Doctors were guided by the basics of anatomy laid down by the Roman physician Claudius Galen. According to his ideas, human blood is formed from the food that he consumes. First, food turns into liquid inside the stomach, and then enters the liver, where it is converted into blood and enters other human organs through blood vessels. This is how the idea was formed that the body is constantly producing new blood – and sometimes in larger volumes than required. When there is an excess of it, the blood stagnates and spoils; in the place where this happens, inflammation and swelling appear. So, in order to return a person to a healthy state, it is necessary to rid him of excess blood.

Even after Galen's theory was refuted, the mass practice of bloodletting did not stop. It was not easy for doctors to refuse this procedure, the benefits of which were rarely in doubt among patients and for which they always willingly laid out money. For example, when on February 2, 1685, King Charles II of England had a seizure caused, as is now believed, by kidney failure, his veins were opened first. According to one of the surviving documents, the treatment took place as follows: "Dr. Edmund King approached the king, who slumped in his chair with his head thrown back and uttered the most terrible screams. The doctor immediately pulled up the sleeve of his nightgown (the king was not dressed yet), felt a vein with his thumb and opened it. But the blood did not flow, and then Dr. King took out a bottle of liquid from his pocket and dropped it into the king's nose. Then he took him by the head and shook him. After that, the king came out of the seizure state, and 510 g of blood flowed freely."

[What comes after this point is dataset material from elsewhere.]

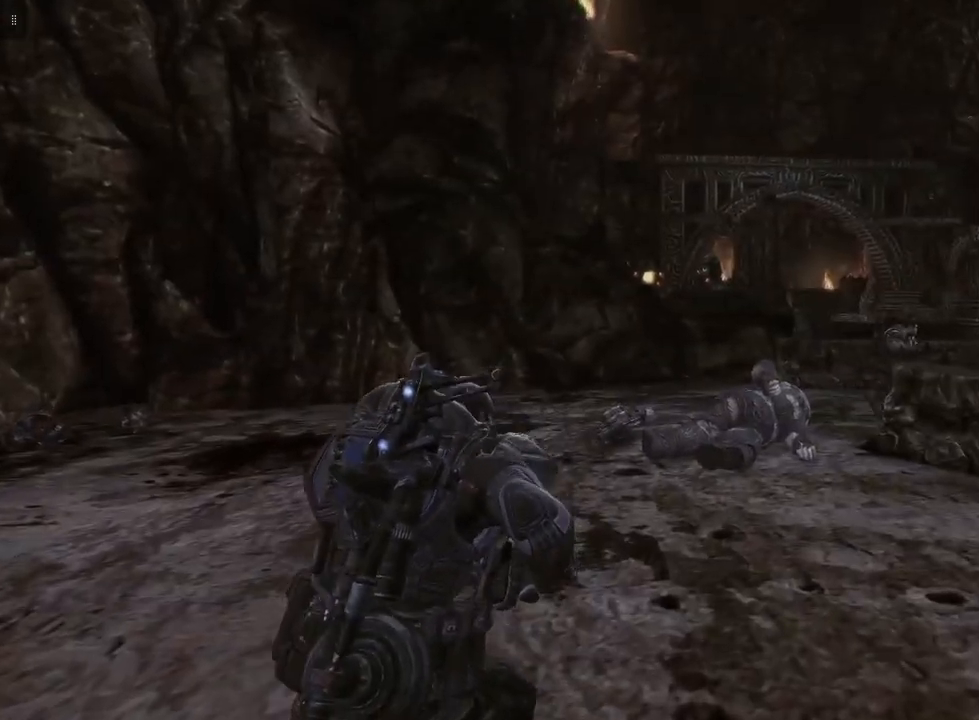
{"buttons": [], "left_stick": "up", "right_stick": "down-right", "events": [[17, "right_stick", "down-right"]]}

Later, Edmund King, who happened to be next to the king by chance, was joined by several more doctors who put cans on the patient's shoulders and continued to pump blood out of him. But, despite all efforts, the king died four days later. For participating in the rescue of Charles II, Edmund King was supposed to receive £ 1,000 – a very good reward at that time, but they did not pay him money, but elevated him to knighthood.

Almost a hundred years later, another European monarch, King Louis XV of France, went through the same procedure shortly before his death. On April 27, 1774, he woke up feeling unwell: his body ached, he felt dizzy and chills. Over the next week, his skin became covered with purulent wounds, which soon appeared in the oral cavity. These were symptoms of smallpox, a disease that claimed the lives of many people both in Europe and in the New World. When the court doctors examined him, they decided that the only way to treat him would be bloodletting. Louis XV's veins remained open until he lost consciousness, which, however, was provided for by the procedure. Four bowls were needed for his blood, but even bloodletting did not save the king from death on May 10.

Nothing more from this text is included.